Segundo dados do Conselho Nacional de Justiça (http://www.cnj.jus.br/sistema-carcerario-e-execucao-penal/cidadania-nos-presidios), existem hoje no Brasil mais de 700 mil indivíduos cumprindo pena em regime de encarceramento, o que nos “premia” com a terceira colocação no ranking mundial de população atrás das grades.

A nossa política de encarceramento em massa, noutro sentido, alimenta um ciclo de violências epistêmicas e reais sobre aqueles alcançados pela pena. As unidades penitenciárias, salvo raras exceções, são porões de humilhação, prontas a sugar qualquer réstia de humanidade ainda presente naqueles ali submetidos (http://www.cnj.jus.br/sistema-carcerario-e-execucao-penal/pj-mutirao-carcerario/relatorios).

Nesse mesmo caldeirão, adicione-se o déficit de 354 mil vagas no sistema, além de 373.991 mandados de prisão em aberto, o que elevaria a população carcerária para mais 1 milhão de pessoas

Cristian Dunker, em artigo publicado no livro Bala perdida, edição Carta Maior/Boitempo, analisa o que chama de mal-estar, ou seja, o conjunto de impasses traduzidos na lembrança perene de nossa condição trágica de existência.

O nosso mal-estar envolve todo esse contexto de violência, polícia e cárcere, traduzido nas opções que fazemos por meio do sistema jurídico-penal.
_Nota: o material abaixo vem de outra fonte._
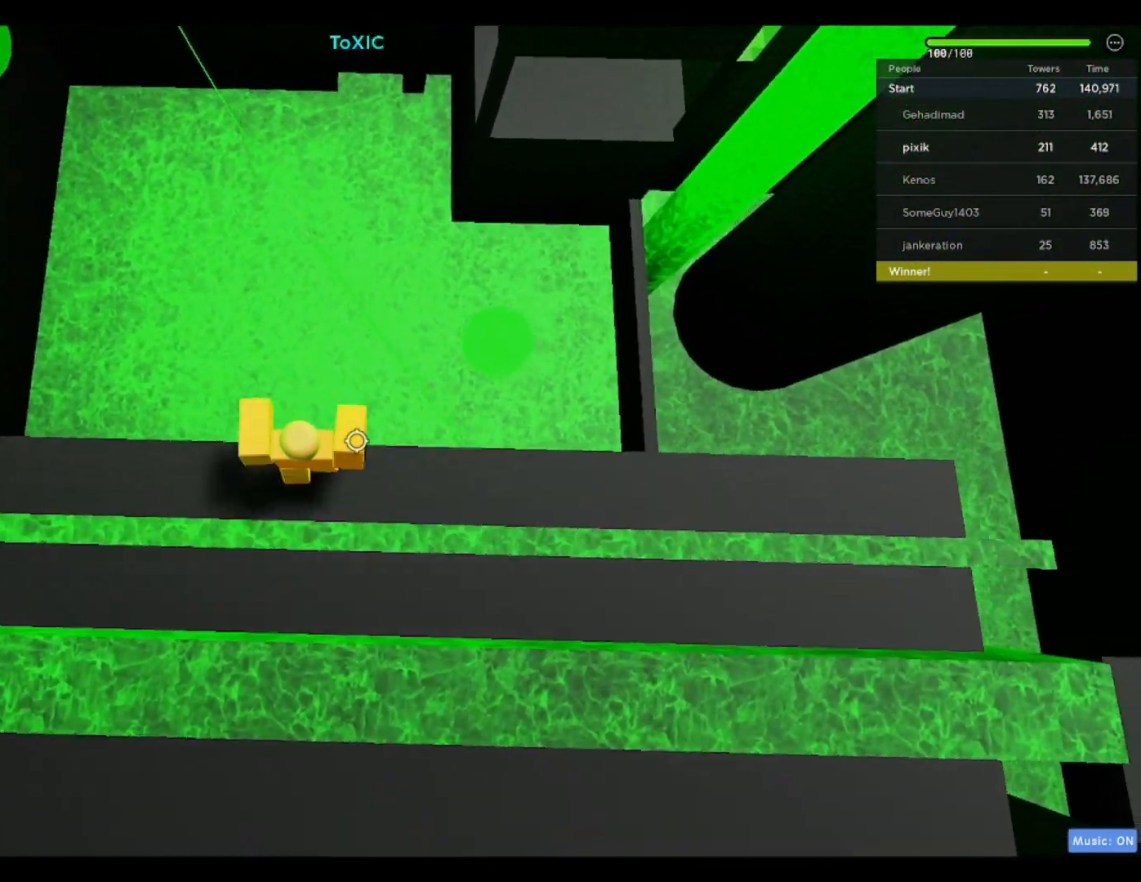
{"keys": ["d", "space"], "events": []}
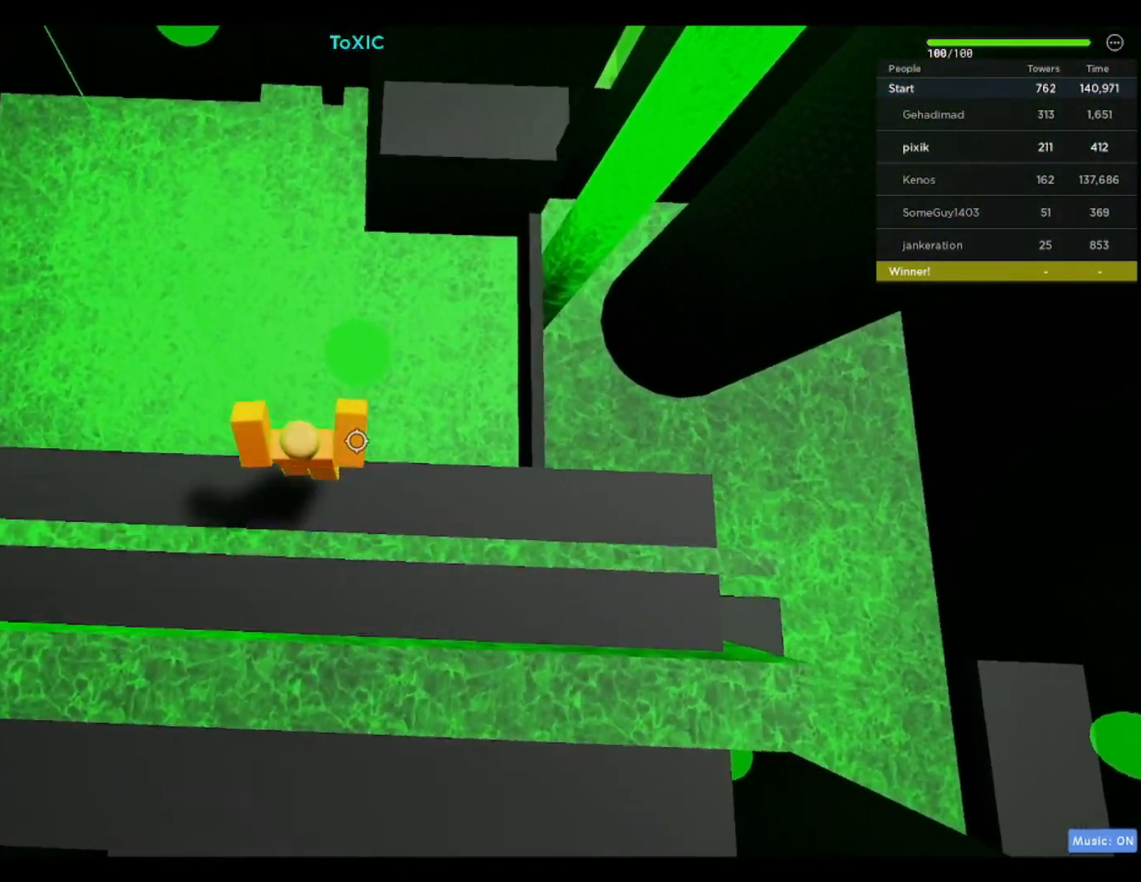
{"keys": ["d", "space"], "events": []}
Nesse ponto, é preciso resgatar a ideia de que o Direito Penal, como instrumento de repressão e proteção a bens jurídicos relevantes, existe antes como construção social arbitrária do que, ontologicamente, como expressão natural do “progresso” e da organização da vida.
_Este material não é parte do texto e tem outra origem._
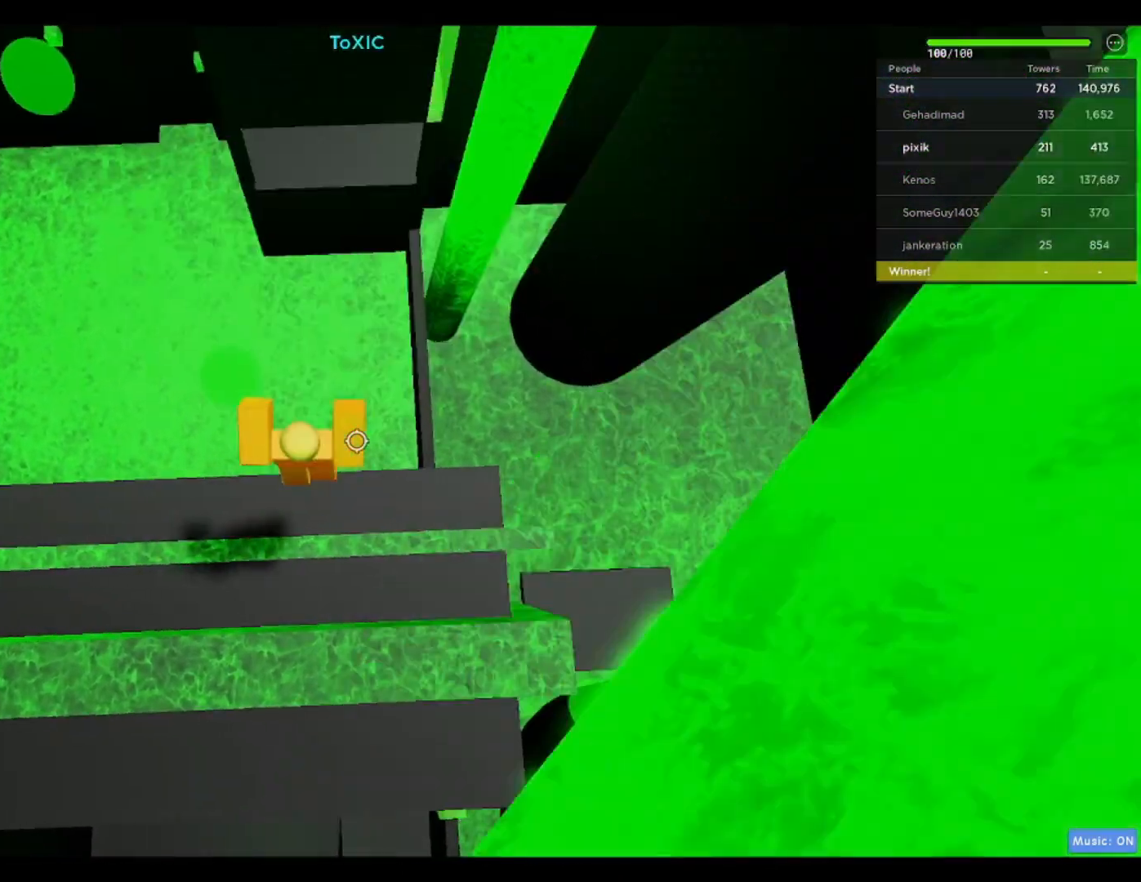
{"keys": ["d", "w"], "events": [[50, "w", "down"], [400, "space", "up"]]}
Dito em outras palavras, a Justiça Criminal age de maneira institucionalizada (de acordo com o que foi decidido politicamente, afinal as leis são discutidas e aprovadas no Parlamento) num determinado sentido, não meramente casual. Tomemos um exemplo prático: atualmente, o indivíduo que furta um carro e uma semana depois o devolve ao dono, antes do recebimento da denúncia pelo Juiz, poderá ter a pena reduzida de um a dois terços, ainda assim não escapando da sanção (art. 16 do Código Penal).

Já o larápio que sonega milhões de reais em tributos e depois de descoberto o delito, mas antes do recebimento da denúncia, quita-os, terá extinta a sua punibilidade, como se nada tivesse ocorrido (Art. 34 da Lei 9249/95).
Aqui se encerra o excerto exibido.